> Set exercise 1: Which GitHub URLs appear in the landing-page pipeline notes below? List every one.
> Set exercise 2: Could you extend the landing-page pipeline notes below, picking up after their final checklist item?

> Document text:

◆ ◆ ◆

(3/3) Create one-time trigger all historical landing page - fetch all stories

Better way to run them all

Stream-base seems the best. But SQS is hard to use.
- [x] Enqueue at landing page level or story page? Landing page. We may optionally store stories?
- [x] DynamoDB seems like a good option over SQS because it's stable, and our use case really doesn't leverage the strength of SQS tbh.
  - DynamoDB terraform provider has GSI concerns, see: https://github.com/hashicorp/terraform-provider-aws/issues/671; but since GSI is like a redundancy of base table, deleting GSI won't cause data loss on base table. Most of the concern in the issue is interrupting prod database availability when applying the change. Since we're not at that live scale yet so this is not an issue on our side. Plus we are event driven workflow.
  - Create DDB table that serves our purpose, tracked by https://github.com/rivernews/media-literacy/issues/25#issuecomment-1250484288
- [x] Besides data storage we still need a way to "drain" all TODO landing pages + A one-time operation to "enPool" all historic landing page (for Prod this means ALL).
  - Draining Option 1: DynamoDB/anyStoragePool + recursive/chained Sfn. Sfn execution uses landing page timestamp as name.
  - Draining Option 2: cronjob trigger Sfn every hour ... nice thing: fetching spread over a larger time span. https://github.com/rivernews/media-literacy/pull/33
    - [x] S3 landing.html trigger - just write into DDB https://github.com/rivernews/media-literacy/pull/34. Move the metadata computing part into new cronjob below.
      - [x] Create a new lambda, write DDB. Let S3 trigger switch to this lambda
    - [x] Create a cronjob - lambda, which reads from DDB - just take out one landing page URL at this point (but make it extendable to iterate N landing pages), then do the metadata computing.
      - [x] Point new cronjob to the previous (landing) metadata lambda
      - [x] In metadata lambda, switch the source of landingPageUrl, from s3Event to pulling from DDB. (do a query; can limit=1 for our "slow start" purpose) https://github.com/rivernews/media-literacy/pull/35
      - [x] Adding events. This did make it more complicate as we need to figure out how to add to list in DDB.
    - [x] Metadata computing lambda - add update to isMetadataEverComputed
    - [x] Sfn add a step after map - log event "FinishStoriesFetchingAll" into DDB landing page object pipelineEvents.

◆ ◆ ◆

> Entries:
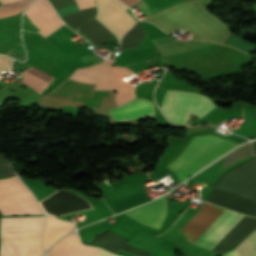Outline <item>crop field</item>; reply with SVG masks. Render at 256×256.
<instances>
[{
    "label": "crop field",
    "mask_w": 256,
    "mask_h": 256,
    "mask_svg": "<svg viewBox=\"0 0 256 256\" xmlns=\"http://www.w3.org/2000/svg\"><path fill=\"white\" fill-rule=\"evenodd\" d=\"M68 37L69 36L59 28L46 38H48L50 41H52L55 44H59Z\"/></svg>",
    "instance_id": "crop-field-14"
},
{
    "label": "crop field",
    "mask_w": 256,
    "mask_h": 256,
    "mask_svg": "<svg viewBox=\"0 0 256 256\" xmlns=\"http://www.w3.org/2000/svg\"><path fill=\"white\" fill-rule=\"evenodd\" d=\"M236 250L239 256H256V231L254 230Z\"/></svg>",
    "instance_id": "crop-field-13"
},
{
    "label": "crop field",
    "mask_w": 256,
    "mask_h": 256,
    "mask_svg": "<svg viewBox=\"0 0 256 256\" xmlns=\"http://www.w3.org/2000/svg\"><path fill=\"white\" fill-rule=\"evenodd\" d=\"M16 1H20V0H0V2H1L2 4L12 3V2H16Z\"/></svg>",
    "instance_id": "crop-field-20"
},
{
    "label": "crop field",
    "mask_w": 256,
    "mask_h": 256,
    "mask_svg": "<svg viewBox=\"0 0 256 256\" xmlns=\"http://www.w3.org/2000/svg\"><path fill=\"white\" fill-rule=\"evenodd\" d=\"M222 210L221 207L205 203L181 231L193 243ZM242 216L224 209L194 244L211 251Z\"/></svg>",
    "instance_id": "crop-field-2"
},
{
    "label": "crop field",
    "mask_w": 256,
    "mask_h": 256,
    "mask_svg": "<svg viewBox=\"0 0 256 256\" xmlns=\"http://www.w3.org/2000/svg\"><path fill=\"white\" fill-rule=\"evenodd\" d=\"M45 256H48V255H45ZM98 256H114V255H111V254L101 250Z\"/></svg>",
    "instance_id": "crop-field-19"
},
{
    "label": "crop field",
    "mask_w": 256,
    "mask_h": 256,
    "mask_svg": "<svg viewBox=\"0 0 256 256\" xmlns=\"http://www.w3.org/2000/svg\"><path fill=\"white\" fill-rule=\"evenodd\" d=\"M76 3L80 10L95 6L94 0H76Z\"/></svg>",
    "instance_id": "crop-field-16"
},
{
    "label": "crop field",
    "mask_w": 256,
    "mask_h": 256,
    "mask_svg": "<svg viewBox=\"0 0 256 256\" xmlns=\"http://www.w3.org/2000/svg\"><path fill=\"white\" fill-rule=\"evenodd\" d=\"M236 145L213 135L196 136L167 168L174 171L182 182Z\"/></svg>",
    "instance_id": "crop-field-3"
},
{
    "label": "crop field",
    "mask_w": 256,
    "mask_h": 256,
    "mask_svg": "<svg viewBox=\"0 0 256 256\" xmlns=\"http://www.w3.org/2000/svg\"><path fill=\"white\" fill-rule=\"evenodd\" d=\"M6 181L20 197L29 214L42 213L35 197L17 176L7 178ZM6 181L0 179V212L2 215L28 214L21 200L11 190Z\"/></svg>",
    "instance_id": "crop-field-5"
},
{
    "label": "crop field",
    "mask_w": 256,
    "mask_h": 256,
    "mask_svg": "<svg viewBox=\"0 0 256 256\" xmlns=\"http://www.w3.org/2000/svg\"><path fill=\"white\" fill-rule=\"evenodd\" d=\"M222 256H238V255H237L236 250L234 249V250H232V251H230V252H228V253H226Z\"/></svg>",
    "instance_id": "crop-field-18"
},
{
    "label": "crop field",
    "mask_w": 256,
    "mask_h": 256,
    "mask_svg": "<svg viewBox=\"0 0 256 256\" xmlns=\"http://www.w3.org/2000/svg\"><path fill=\"white\" fill-rule=\"evenodd\" d=\"M21 74L24 77V80L21 82L32 87L39 94H41L53 80V77L41 72L34 67L26 70Z\"/></svg>",
    "instance_id": "crop-field-12"
},
{
    "label": "crop field",
    "mask_w": 256,
    "mask_h": 256,
    "mask_svg": "<svg viewBox=\"0 0 256 256\" xmlns=\"http://www.w3.org/2000/svg\"><path fill=\"white\" fill-rule=\"evenodd\" d=\"M99 251V249L81 244L77 233L73 232L54 245L47 254L54 256H97Z\"/></svg>",
    "instance_id": "crop-field-9"
},
{
    "label": "crop field",
    "mask_w": 256,
    "mask_h": 256,
    "mask_svg": "<svg viewBox=\"0 0 256 256\" xmlns=\"http://www.w3.org/2000/svg\"><path fill=\"white\" fill-rule=\"evenodd\" d=\"M120 1H122L125 5H127L129 7L139 0H120Z\"/></svg>",
    "instance_id": "crop-field-17"
},
{
    "label": "crop field",
    "mask_w": 256,
    "mask_h": 256,
    "mask_svg": "<svg viewBox=\"0 0 256 256\" xmlns=\"http://www.w3.org/2000/svg\"><path fill=\"white\" fill-rule=\"evenodd\" d=\"M197 96L198 93L194 92L167 90L161 110L169 121L179 125H185L187 116ZM216 107L218 106L208 97L199 94L191 113L202 117Z\"/></svg>",
    "instance_id": "crop-field-4"
},
{
    "label": "crop field",
    "mask_w": 256,
    "mask_h": 256,
    "mask_svg": "<svg viewBox=\"0 0 256 256\" xmlns=\"http://www.w3.org/2000/svg\"><path fill=\"white\" fill-rule=\"evenodd\" d=\"M109 113L117 121H122L153 115L154 110L152 102L142 98H135L113 110H109Z\"/></svg>",
    "instance_id": "crop-field-10"
},
{
    "label": "crop field",
    "mask_w": 256,
    "mask_h": 256,
    "mask_svg": "<svg viewBox=\"0 0 256 256\" xmlns=\"http://www.w3.org/2000/svg\"><path fill=\"white\" fill-rule=\"evenodd\" d=\"M44 216L1 218L0 256H40Z\"/></svg>",
    "instance_id": "crop-field-1"
},
{
    "label": "crop field",
    "mask_w": 256,
    "mask_h": 256,
    "mask_svg": "<svg viewBox=\"0 0 256 256\" xmlns=\"http://www.w3.org/2000/svg\"><path fill=\"white\" fill-rule=\"evenodd\" d=\"M97 16L109 31L120 39L136 21L125 11L127 7L118 0H96Z\"/></svg>",
    "instance_id": "crop-field-6"
},
{
    "label": "crop field",
    "mask_w": 256,
    "mask_h": 256,
    "mask_svg": "<svg viewBox=\"0 0 256 256\" xmlns=\"http://www.w3.org/2000/svg\"><path fill=\"white\" fill-rule=\"evenodd\" d=\"M24 13L40 29L37 32L45 37L64 25L47 0H35Z\"/></svg>",
    "instance_id": "crop-field-7"
},
{
    "label": "crop field",
    "mask_w": 256,
    "mask_h": 256,
    "mask_svg": "<svg viewBox=\"0 0 256 256\" xmlns=\"http://www.w3.org/2000/svg\"><path fill=\"white\" fill-rule=\"evenodd\" d=\"M166 209V198L163 196L154 202L133 209L125 214L148 226L159 229L163 223Z\"/></svg>",
    "instance_id": "crop-field-8"
},
{
    "label": "crop field",
    "mask_w": 256,
    "mask_h": 256,
    "mask_svg": "<svg viewBox=\"0 0 256 256\" xmlns=\"http://www.w3.org/2000/svg\"><path fill=\"white\" fill-rule=\"evenodd\" d=\"M73 223L60 221L54 217L46 215V230L42 238L44 251L61 235L73 229Z\"/></svg>",
    "instance_id": "crop-field-11"
},
{
    "label": "crop field",
    "mask_w": 256,
    "mask_h": 256,
    "mask_svg": "<svg viewBox=\"0 0 256 256\" xmlns=\"http://www.w3.org/2000/svg\"><path fill=\"white\" fill-rule=\"evenodd\" d=\"M11 61V58L0 55V72L9 69Z\"/></svg>",
    "instance_id": "crop-field-15"
}]
</instances>
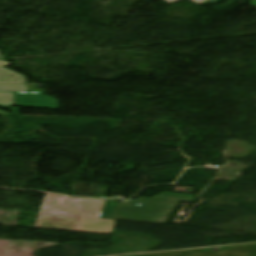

◆ ◆ ◆

> Expected answer 1:
- https://github.com/hashicorp/terraform-provider-aws/issues/671
- https://github.com/rivernews/media-literacy/issues/25#issuecomment-1250484288
- https://github.com/rivernews/media-literacy/pull/33
- https://github.com/rivernews/media-literacy/pull/34
- https://github.com/rivernews/media-literacy/pull/35

> Expected answer 2:
    - [x] Test the entire flow. Need to come up with a test plan first.
    - [ ] Ready in prod: one time batch processing
- Other idea: purely S3: move processed landing page under another dir?
We may use Slack command as a manual trigger for event driven aside from S3.

Reference

Proper Throttling

It'll be best to reuse the Sfn, but limit the amount of concurrent sfn execution; overall we should aim at 5~100 concurrent lambdas but nothing more. Ideal if we can throttle <1 request / 2s.

But to truly keep a low profile it's best to span the time across hours, if not days.

Moving forward

Daily cronjob should automatically trigger our new S3-driven pipeline. Any other concerns?

[x] Staging drill: parameter all switch to prod; then copy all prod landing page over to dev S3 bucket to test.
- [x] Sfn is not scaling up to 200, why? Because the landing page didn't have enough stories! Look at the db, it's 88 only so.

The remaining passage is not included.